Thursday, 19 September 2019
57% & a new excerpt.
To my first 200 supporters!
Thank you all so much for your generosity. With your backing I have now reached 57%! Apparently no Unbound campaign has made it to 50% without going on to get published, so this gives me great hope.
I really am touched by the love and support I have received thus far. As I go after this final 43%, it goes without saying that anything that you can do to help publicise the book within your networks would be so appreciated.
To celebrate reaching this point, I am sharing another short extract below. I hope you enjoy reading it.
10 September. 2013.
Dad is a bit distant, lethargic, and always tired. We’re worried that the light from his iPad is affecting his sleep, and are thinking about taking it away from him, but it feels cruel to do so. Frustratingly we don’t yet know what has caused his stroke. So far, the CT scans have been inconclusive due to the excess of blood on the brain, so we’re awaiting an MRI next week. We’re worried that the stroke could be related to his Renal Cancer but try not to dwell on it too much.
Instead, we take it a step at a time and quickly get into a routine. I start each day the same; getting up early, trudging with Boris along the laboriously muddy towpath, returning to make porridge and coffee. I enjoy the simple repetition of my morning activities, and find them strangely comforting; perhaps because I’m filling Dad’s shoes and that helps me to feel close to him. I do a bit of ironing, and generally potter and faff - wiping surfaces, stacking random pieces of papers into piles, straightening things out, channelling my anxiety into small domestic tasks. I sometimes even tidy Mum’s room for her, making her bed, folding and hanging her clothes which she leaves strewn about the place. This might seem like a bit of an odd thing to do, but she is always too tired to do it herself, and it makes me feel more in control to feel that she’s in control. We have lots of people to reply to, updates to send and phone calls to make. There is so much to do, day to day, that we coin the term ‘Dadmin.’

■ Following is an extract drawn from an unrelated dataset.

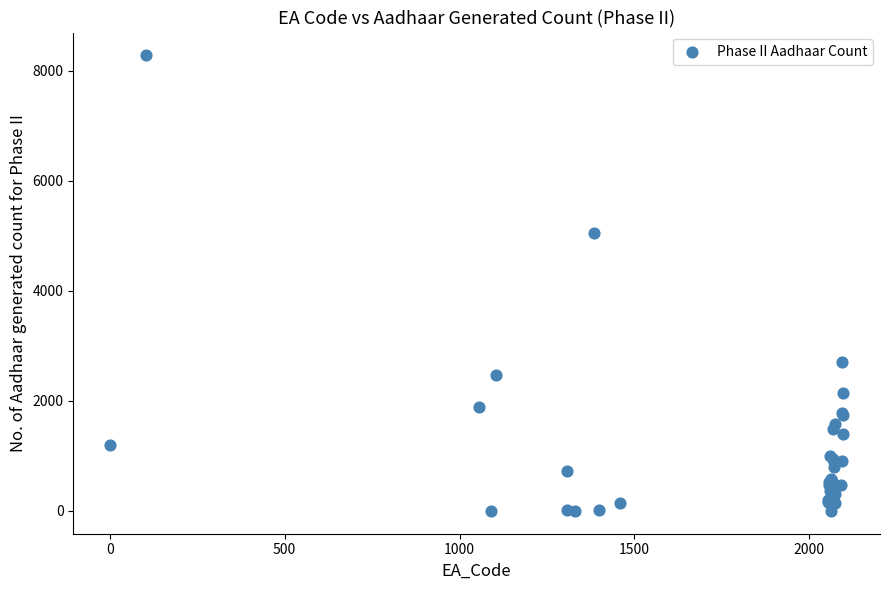

What Y value in the scatter plot is closest to 4139?

5043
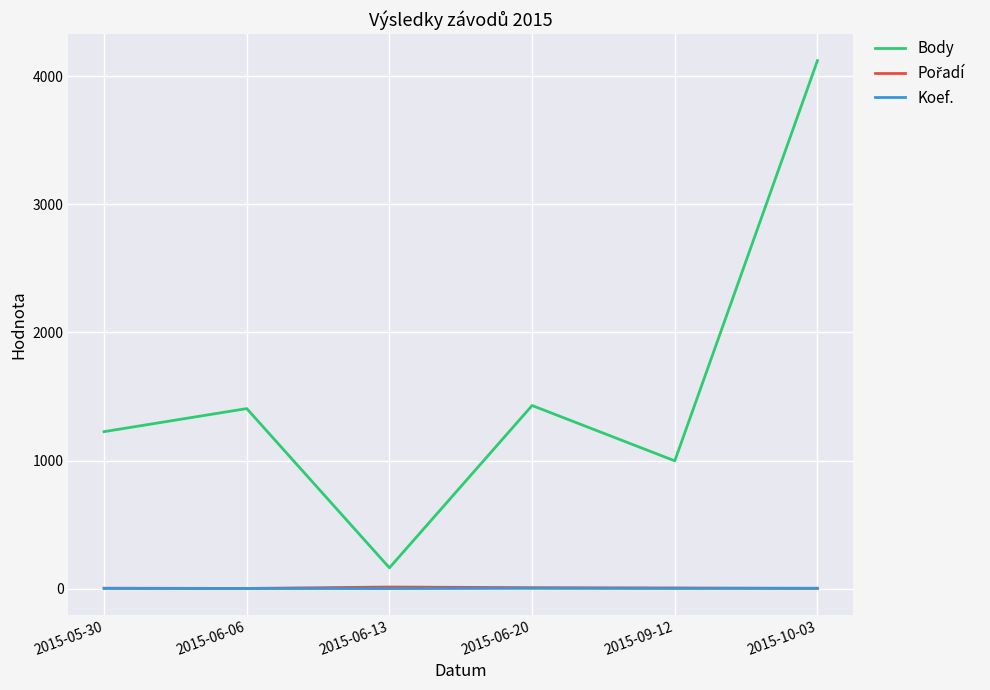

True or false: Koef. and Body intersect in this chart.

False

Word has got out of Dad’s misfortune, and we receive dozens of loving letters and emails every day. They come from friends, colleagues, ex pupils, family members - all urging him on. (Mostly with some kind of rowing terminology that eventually wears thin.) We read them out to him and his face pours with tears. It is like cartoon crying, where the tears shoot out vertically like water from a sprinkler. He cries and cries and cries. We debate whether he is crying in a positive way because he is touched and comforted or crying because he is sad. We fight about this because we all want to do the right thing by him and never know whether to go on, or to stop.
The visiting hours are between 2 and 8pm, so between Mum, Oli, Kate and I we try to cover as much of that time as possible. We do an early shift, and a later shift. Mum normally does the evening shift, coming in with a nutritious home-cooked meal for him. This is particularly decadent on Sundays, when Bevan Catering carefully decants all the elements of a roast into a thermal container, transported into hospital inside in a pristine floral tea towel. A kind of homemade Deliveroo. Even in hospital, Mum’s standards for entertaining remain high, and she keeps a basket full of china mugs, Twining's English breakfast tea, fresh milk & dainty biscuits for any visitors or family who may come by. She brings a little bit of Mill Cottage to his bedside. She is incredibly strong and completely at home on the ward, slotting straight into her nursing role. She plumps Dad’s pillows, tucks him in, brings him fresh pyjamas, fresh pillow cases that smell of home. The last task of the day is helping him to brush his teeth, wash his face and hands, brush his hair, and generally get him as comfortable as possible.
Mum is determined that he will recover, and it takes up every second of her day, every ounce of energy. She has almost forgotten about herself, has lost her appetite and is channelling everything into him.